Study text:
********
Fish Bay. Photo Gail Karlsson
Fish Bay. Photo Gail Karlsson

Images of the attractive author in her bikini cavorting on one of St. John’s loveliest beaches seemed to prompt thousands of people to consider chucking their dismal lives and moving here to serve ice cream in paradise. “I was happier scooping mint chocolate chip for $10 an hour than I was making almost six figures at my previous corporate job.”

At a recent beach party there was grumbling about what she left out. Sure she mentioned that there was a chicken in the shower – that was cute maybe – but what about big flying cockroaches? Some critics thought people reading the article would show up with unreasonable expectations. Others worried that if it sounded too perfect here on St. John, too many people come and that would ruin what is actually great about the island.

Earlier that morning during a talk on the topic of celebrating island life we had been encouraged to respond to whatever we experience with a sense of gratitude: remember nothing is either good or bad, everything just is. Hmm…people could stay in the city if they believed that – they wouldn’t need to come to St. John to look for happiness.
********
Data records:
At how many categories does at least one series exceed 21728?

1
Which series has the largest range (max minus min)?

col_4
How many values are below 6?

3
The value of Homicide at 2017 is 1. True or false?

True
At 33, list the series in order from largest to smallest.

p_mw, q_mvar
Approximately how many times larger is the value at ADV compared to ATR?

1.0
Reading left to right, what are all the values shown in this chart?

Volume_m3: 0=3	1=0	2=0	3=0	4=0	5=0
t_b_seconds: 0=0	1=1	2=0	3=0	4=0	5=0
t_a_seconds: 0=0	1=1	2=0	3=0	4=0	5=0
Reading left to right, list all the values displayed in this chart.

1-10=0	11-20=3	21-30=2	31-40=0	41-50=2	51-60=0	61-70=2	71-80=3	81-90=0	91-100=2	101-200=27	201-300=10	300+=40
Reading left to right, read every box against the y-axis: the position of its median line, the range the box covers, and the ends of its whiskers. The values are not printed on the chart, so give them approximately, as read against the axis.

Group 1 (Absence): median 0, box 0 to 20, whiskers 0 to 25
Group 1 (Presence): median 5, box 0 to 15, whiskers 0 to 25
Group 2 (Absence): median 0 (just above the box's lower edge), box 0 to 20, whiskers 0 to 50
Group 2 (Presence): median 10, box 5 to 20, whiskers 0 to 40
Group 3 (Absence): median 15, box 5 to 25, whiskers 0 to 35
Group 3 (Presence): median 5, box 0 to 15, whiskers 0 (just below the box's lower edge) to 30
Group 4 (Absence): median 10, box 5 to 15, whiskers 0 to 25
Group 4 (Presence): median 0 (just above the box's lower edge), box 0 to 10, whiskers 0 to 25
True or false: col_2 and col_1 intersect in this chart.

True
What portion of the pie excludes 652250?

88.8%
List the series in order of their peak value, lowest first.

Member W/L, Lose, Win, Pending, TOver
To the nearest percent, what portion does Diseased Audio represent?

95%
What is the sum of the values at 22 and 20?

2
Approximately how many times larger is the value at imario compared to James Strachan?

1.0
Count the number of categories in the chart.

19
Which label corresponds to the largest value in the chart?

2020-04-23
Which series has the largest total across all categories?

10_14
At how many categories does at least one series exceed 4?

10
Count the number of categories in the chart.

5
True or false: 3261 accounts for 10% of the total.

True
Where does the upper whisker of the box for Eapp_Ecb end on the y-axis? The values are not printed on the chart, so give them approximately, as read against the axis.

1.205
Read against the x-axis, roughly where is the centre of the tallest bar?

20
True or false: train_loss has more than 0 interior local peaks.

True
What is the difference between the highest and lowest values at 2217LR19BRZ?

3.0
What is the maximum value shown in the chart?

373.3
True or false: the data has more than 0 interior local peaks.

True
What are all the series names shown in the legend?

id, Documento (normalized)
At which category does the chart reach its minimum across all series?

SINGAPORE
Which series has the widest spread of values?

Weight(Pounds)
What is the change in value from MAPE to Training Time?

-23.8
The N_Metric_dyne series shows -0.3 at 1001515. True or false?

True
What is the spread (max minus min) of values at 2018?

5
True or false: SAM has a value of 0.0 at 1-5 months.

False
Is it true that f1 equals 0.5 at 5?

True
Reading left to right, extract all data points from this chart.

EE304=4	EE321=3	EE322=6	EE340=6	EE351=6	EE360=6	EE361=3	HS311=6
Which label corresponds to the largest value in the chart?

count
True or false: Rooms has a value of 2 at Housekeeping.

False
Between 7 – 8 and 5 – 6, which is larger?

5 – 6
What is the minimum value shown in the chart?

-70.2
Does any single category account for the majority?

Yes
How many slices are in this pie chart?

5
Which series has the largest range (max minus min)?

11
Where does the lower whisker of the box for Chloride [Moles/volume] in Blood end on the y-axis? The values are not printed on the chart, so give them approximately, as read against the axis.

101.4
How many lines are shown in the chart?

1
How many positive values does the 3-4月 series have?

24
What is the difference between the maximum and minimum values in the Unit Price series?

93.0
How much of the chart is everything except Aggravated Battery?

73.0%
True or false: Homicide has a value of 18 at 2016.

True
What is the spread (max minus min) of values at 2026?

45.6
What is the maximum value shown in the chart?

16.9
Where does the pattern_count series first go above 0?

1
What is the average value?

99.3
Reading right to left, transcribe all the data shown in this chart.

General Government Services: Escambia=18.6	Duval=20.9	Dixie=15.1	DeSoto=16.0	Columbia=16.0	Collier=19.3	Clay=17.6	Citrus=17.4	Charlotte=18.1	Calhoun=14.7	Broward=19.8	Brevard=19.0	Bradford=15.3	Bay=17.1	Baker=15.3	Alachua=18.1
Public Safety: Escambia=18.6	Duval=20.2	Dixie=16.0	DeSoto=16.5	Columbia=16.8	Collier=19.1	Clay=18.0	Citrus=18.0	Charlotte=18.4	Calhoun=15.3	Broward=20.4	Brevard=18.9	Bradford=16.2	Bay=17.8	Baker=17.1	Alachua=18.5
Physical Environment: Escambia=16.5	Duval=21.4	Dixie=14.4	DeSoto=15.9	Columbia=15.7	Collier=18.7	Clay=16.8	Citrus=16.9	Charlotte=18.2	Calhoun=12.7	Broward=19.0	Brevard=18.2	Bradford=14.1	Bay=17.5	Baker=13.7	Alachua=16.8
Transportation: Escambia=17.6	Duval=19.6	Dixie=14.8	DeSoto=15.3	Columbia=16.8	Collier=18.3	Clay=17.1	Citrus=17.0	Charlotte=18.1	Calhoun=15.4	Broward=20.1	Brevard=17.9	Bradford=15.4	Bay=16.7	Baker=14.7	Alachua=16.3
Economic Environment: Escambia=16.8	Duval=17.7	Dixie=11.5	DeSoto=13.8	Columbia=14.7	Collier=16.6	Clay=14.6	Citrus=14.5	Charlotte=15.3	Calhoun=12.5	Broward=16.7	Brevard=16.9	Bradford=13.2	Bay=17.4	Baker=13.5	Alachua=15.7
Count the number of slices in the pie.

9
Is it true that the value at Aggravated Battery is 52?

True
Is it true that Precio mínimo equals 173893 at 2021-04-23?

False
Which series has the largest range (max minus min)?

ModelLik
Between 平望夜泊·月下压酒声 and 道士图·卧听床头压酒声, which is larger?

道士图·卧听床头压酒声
********
Tasks to complete:
• a. Turn the paragraph of the St. John text that begins "At a recent beach party" into a short bulleted list that keeps its main points.
• b. Go on with the St. John text from its last sentence.
The entries have nothing to do with the St. John text.

Results:
• a.
- At a recent beach party, people complained about what the author had left out.
- She mentioned a chicken in the shower but said nothing about big flying cockroaches.
- Some critics thought readers of the article would arrive with unreasonable expectations.
- Others worried that if St. John sounded too perfect, too many people would come and ruin what is actually great about the island.

• b.
Those who are not ‘one with everything’ tend to have strong opinions about what is acceptable in paradise. It is great to spend a sunny afternoon fooling around with friends in clear turquoise water, but we are quick to pass judgment on unwelcome intruders. What are those nasty little stinging things in the water? Sea lice? Yikes!

On the way home I drove past the sargassum seaweed that had accumulated in Fish Bay. My neighbors living nearby complained it was stinky – and they were right. Besides it didn’t belong there.

Sargassum on Fish Bay shoreline. Photo Gail Karlsson
Sargassum on Fish Bay shoreline. Photo Gail Karlsson

Sargassum is a type of marine plant – actually brown macroalgae – with air bubbles that keep it afloat. There is a huge mass of it north of us in the Sargasso Sea where several different ocean currents form the North Atlantic Gyre. It supports a wide diversity of sea life, including crabs, mollusks, shrimp, seahorses and fish. In addition, it provides a home for baby sea turtles, which ride the Gulf Stream to go hang out there and hide from predators until they are fully grown.

However ecologically important sargassum may be in the Atlantic, it is not welcomed by beach lovers or boaters in this area expecting to enjoy clean shorelines and clear water. Or even by hatching baby turtles that wouldn’t even be able to get into the water because of the piles of seaweed in the way.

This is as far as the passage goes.